Auguri Sandro.
Per i tuoi primi ottant’anni ho pensato di regalarti un ricordo, quello della vittoria contro Ki-Soo Kim a San Siro per il mondiale superwelter Wba, Wbc. Allora la banda dell’alfabeto ancora non esisteva. Lo so non è un pensiero originale, ma forse lo è la motivazione che mi ha spinto a sceglierlo.
Woody Allen si chiede e ci chiede: “Cosa è un ricordo? Qualcosa che hai o qualcosa che hai perso per sempre?”.
Io credo che il ricordo di quel match lo porterai eternamente dentro di te, nella testa e nel fisico. Hai pagato caro quel successo. La mattina dopo il match faticavi anche ad alzarti dal letto, me l’hai raccontato tu. Ogni centimetro della tua pelle reclamava la pace e offriva quella sofferenza in pegno alla gioia che ti aveva regalato.
La corrida era stata crudele, selvaggia, ma onesta. Se non avessi provato a salirle quelle scale alte e ripide che portavano verso la realizzazione di un sogno, oggi a farti compagnia avresti avuto avuto solo il rimorso per aver rinunciato o il rimpianto per non essere riuscito a scalare la montagna.
A spingerti sono stati altri ricordi, quelli della paura di un bambino sotto le bombe, dello smarrimento di un uomo davanti alla tragedia, dell’angoscia un papà che lotta per la famiglia. Il ricordo per te è la spinta che ha generato tutto quello che hai.
La carriera, quello che sei riuscito a ottenere, il piacere di una bella famiglia accanto, l’amore della gente che non dimenticherà mai quello che sei stato capace di fare su un ring.
Per te Sandro, il ricordo è la vita stessa.
Per questo ho voluto regalartene uno.
Auguri, campione.
Se riuscirà a vincere, il titolo lo dedicherà solo a se stesso. Di questo ne è certo. Ha sofferto, gioito, di nuovo sofferto. Ha patito delusioni, attraversato tragedie e diviso sempre con qualcuno la felicità, quando c’è stata. Ma adesso sente di essere arrivato a un punto della vita in cui si trova da solo davanti al futuro. Prendere o lasciare. Se ce la farà, almeno per questa volta non ci sarà nessuno con cui spartire il trionfo. Sarà tutto per lui.
Pam-pam, pa-pam, pa-pam.
E poi ancora pam-pam, pa-pam, pa-pam, pa-pam.
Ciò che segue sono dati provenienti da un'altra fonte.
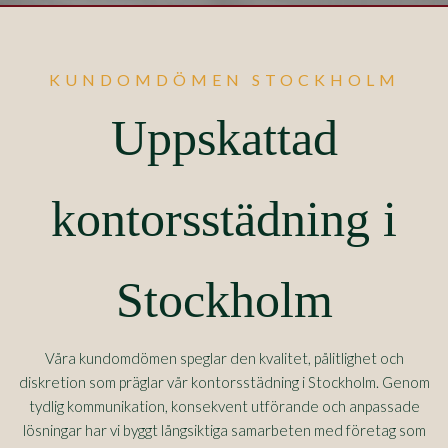
KUNDOMDÖMEN STOCKHOLM
Uppskattad
kontorsstädning i
Stockholm
Våra kundomdömen speglar den kvalitet, pålitlighet och
diskretion som präglar vår kontorsstädning i Stockholm. Genom
tydlig kommunikation, konsekvent utförande och anpassade
lösningar har vi byggt långsiktiga samarbeten med företag som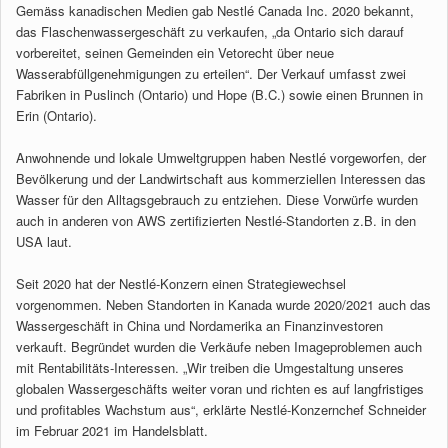
Gemäss kanadischen Medien gab Nestlé Canada Inc. 2020 bekannt,
das Flaschenwassergeschäft zu verkaufen, „da Ontario sich darauf
vorbereitet, seinen Gemeinden ein Vetorecht über neue
Wasserabfüllgenehmigungen zu erteilen“. Der Verkauf umfasst zwei
Fabriken in Puslinch (Ontario) und Hope (B.C.) sowie einen Brunnen in
Erin (Ontario).
Anwohnende und lokale Umweltgruppen haben Nestlé vorgeworfen, der
Bevölkerung und der Landwirtschaft aus kommerziellen Interessen das
Wasser für den Alltagsgebrauch zu entziehen. Diese Vorwürfe wurden
auch in anderen von AWS zertifizierten Nestlé-Standorten z.B. in den
USA laut.
Seit 2020 hat der Nestlé-Konzern einen Strategiewechsel
vorgenommen. Neben Standorten in Kanada wurde 2020/2021 auch das
Wassergeschäft in China und Nordamerika an Finanzinvestoren
verkauft. Begründet wurden die Verkäufe neben Imageproblemen auch
mit Rentabilitäts-Interessen. „Wir treiben die Umgestaltung unseres
globalen Wassergeschäfts weiter voran und richten es auf langfristiges
und profitables Wachstum aus“, erklärte Nestlé-Konzernchef Schneider
im Februar 2021 im Handelsblatt.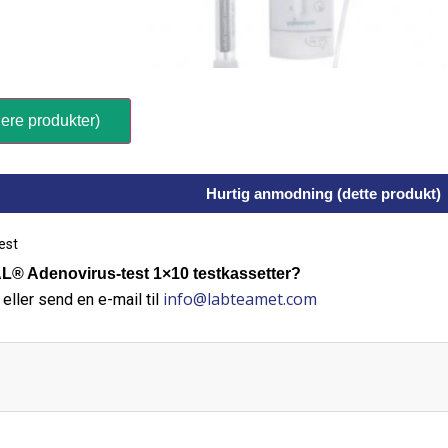
ere produkter)
Hurtig anmodning (dette produkt)
est
 Adenovirus-test 1×10 testkassetter?
info@labteamet.com
eller send en e-mail til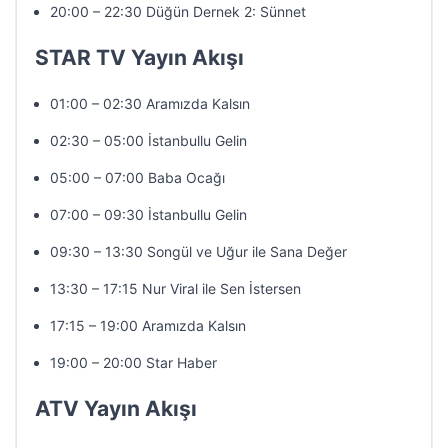
20:00 – 22:30 Düğün Dernek 2: Sünnet
STAR TV Yayın Akışı
01:00 – 02:30 Aramızda Kalsın
02:30 – 05:00 İstanbullu Gelin
05:00 – 07:00 Baba Ocağı
07:00 – 09:30 İstanbullu Gelin
09:30 – 13:30 Songül ve Uğur ile Sana Değer
13:30 – 17:15 Nur Viral ile Sen İstersen
17:15 – 19:00 Aramızda Kalsın
19:00 – 20:00 Star Haber
ATV Yayın Akışı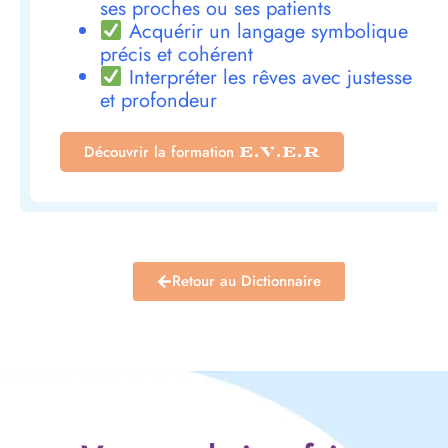
ses proches ou ses patients
Acquérir un langage symbolique
précis et cohérent
Interpréter les rêves avec justesse
et profondeur
Découvrir la formation
E.V.E.R
Retour au Dictionnaire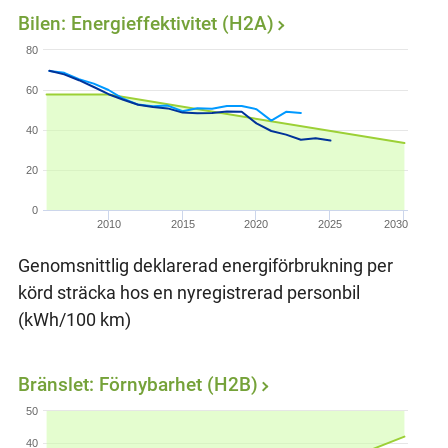
Bilen: Energieffektivitet (H2A)
80
60
40
20
0
2010
2015
2020
2025
2030
Genomsnittlig deklarerad energiförbrukning per
körd sträcka hos en nyregistrerad personbil
(kWh/100 km)
Bränslet: Förnybarhet (H2B)
50
40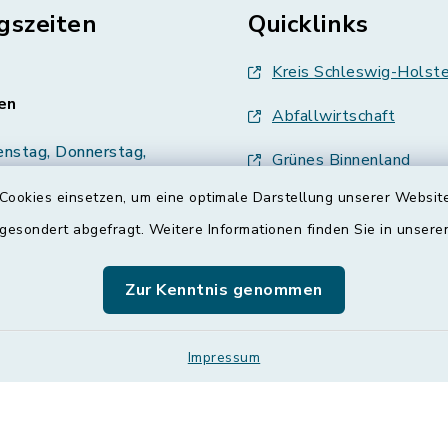
gszeiten
Quicklinks
Kreis Schleswig-Holste
en
Abfallwirtschaft
enstag, Donnerstag,
Grünes Binnenland
Cookies einsetzen, um eine optimale Darstellung unserer Website
Treenespiegel
00 Uhr
 gesondert abgefragt. Weitere Informationen finden Sie in unser
Schulverband Sieverst
zusätzlich:
00 Uhr
Zur Kenntnis genommen
ETS
Impressum
Impressum
Leichte Sprache
Sitemap
Co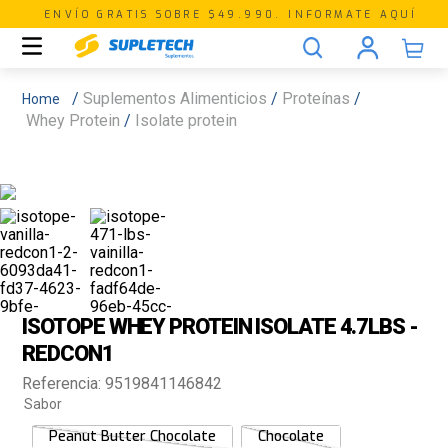
ENVÍO GRATIS SOBRE $49.990. INFORMATE AQUÍ
Suplementos Alimenticios
Proteínas
Whey Protein
Isolate protein
ISOTOPE WHEY PROTEIN ISOLATE 4.7LBS -
REDCON1
Referencia
:
9519841146842
Sabor
Peanut Butter Chocolate
Chocolate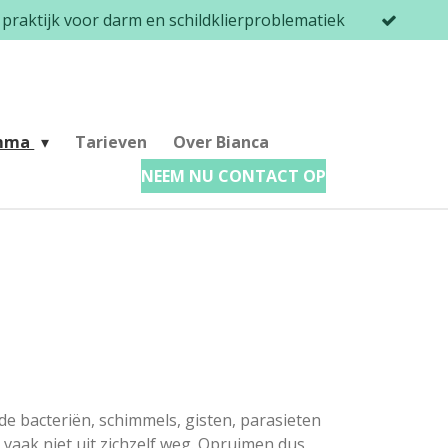
praktijk voor darm en schildklierproblematiek
amma
Tarieven
Over Bianca
NEEM NU CONTACT OP
de bacteriën, schimmels, gisten, parasieten
 vaak niet uit zichzelf weg. Opruimen dus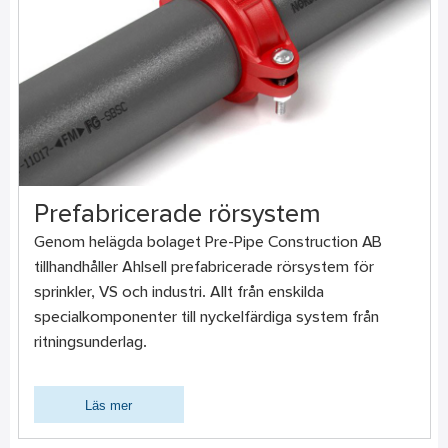
Prefabricerade rörsystem
Genom helägda bolaget Pre-Pipe Construction AB
tillhandhåller Ahlsell prefabricerade rörsystem för
sprinkler, VS och industri. Allt från enskilda
specialkomponenter till nyckelfärdiga system från
ritningsunderlag.
Läs mer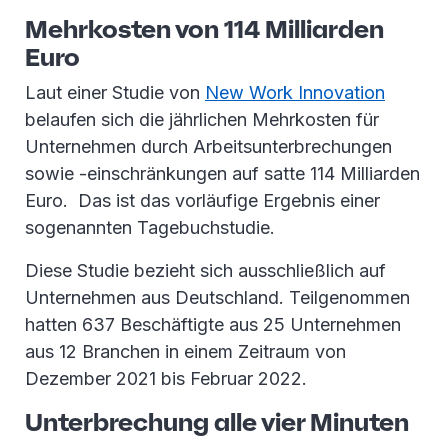
Mehrkosten von 114 Milliarden
Euro
Laut einer Studie von
New Work Innovation
belaufen sich die jährlichen Mehrkosten für
Unternehmen durch Arbeitsunterbrechungen
sowie -einschränkungen auf satte 114 Milliarden
Euro. Das ist das vorläufige Ergebnis einer
sogenannten Tagebuchstudie.
Diese Studie bezieht sich ausschließlich auf
Unternehmen aus Deutschland. Teilgenommen
hatten 637 Beschäftigte aus 25 Unternehmen
aus 12 Branchen in einem Zeitraum von
Dezember 2021 bis Februar 2022.
Unterbrechung alle vier Minuten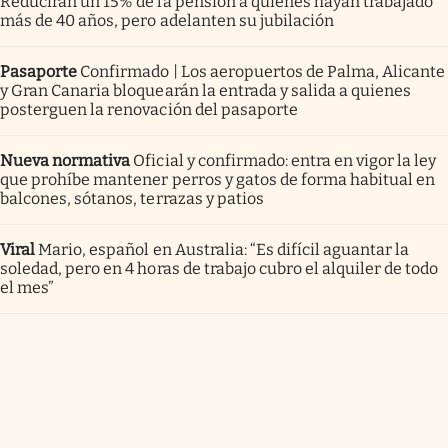
Reducirán un 15% de la pensión a quienes hayan trabajado
más de 40 años, pero adelanten su jubilación
Pasaporte
Confirmado | Los aeropuertos de Palma, Alicante
y Gran Canaria bloquearán la entrada y salida a quienes
posterguen la renovación del pasaporte
Nueva normativa
Oficial y confirmado: entra en vigor la ley
que prohíbe mantener perros y gatos de forma habitual en
balcones, sótanos, terrazas y patios
Viral
Mario, español en Australia: “Es difícil aguantar la
soledad, pero en 4 horas de trabajo cubro el alquiler de todo
el mes”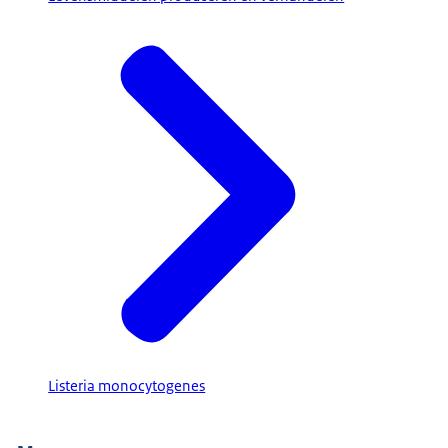
Listeria monocytogenes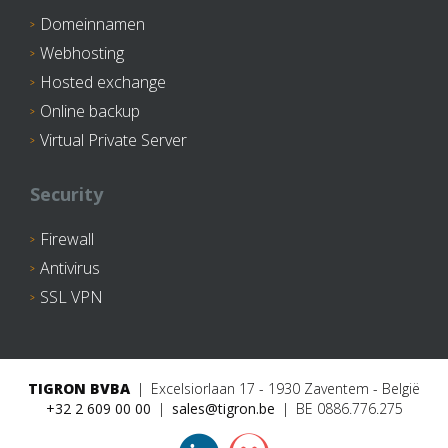
Domeinnamen
Webhosting
Hosted exchange
Online backup
Virtual Private Server
Security
Firewall
Antivirus
SSL VPN
TIGRON BVBA
Excelsiorlaan 17 - 1930 Zaventem - België
+32 2 609 00 00
sales@tigron.be
BE 0886.776.275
Sembra che non vogliano prendere tempo neppure per respirare. Vanno avanti in apnea. Le braccia sempre in movimento. La schiena curva, la testa incassata, i corpi che oscillano lentamente e i guantoni che vanno a colpire tutto il possibile. Testa, corpo, mento, braccia. Un colpo, un altro ancora e poi un destro che doppia un sinistro, uno, due, cento pugni in fila per costruire un sogno.
Ha ragione Sandro, nel pugilato il successo arriva attraverso il dolore.
È felice. Il titolo mondiale torna a casa.
La faccia è una maschera di sofferenza.
I capelli, non più folti e ricci ma radi e lisci, sono appiccicati alla fronte dal sudore. Gli occhi sono gonfi, un taglio profondo e sanguinante segna brutalmente lo zigomo destro.
È il volto di un eroe appena tornato dalla battaglia. Una lotta antica che solo guerrieri senza paura possono combattere.
Anche l’altro porta i segni dello scontro.
Ha l’occhio destro chiuso, gli zigomi gonfi e un taglio sulle labbra.
Una foto meravigliosa cattura per sempre l’immagine dei due gladiatori.
Pesti, stanchi, sanguinanti e distrutti dalla fatica e dai colpi subiti. Ma vicini. Testa contro testa, guardano la macchinetta fotografica. Le mani vanno ad accarezzare il volto di quello che fino a poco prima è stato un nemico da distruggere e ora è solo un compagno di viaggio sulla difficile strada della boxe.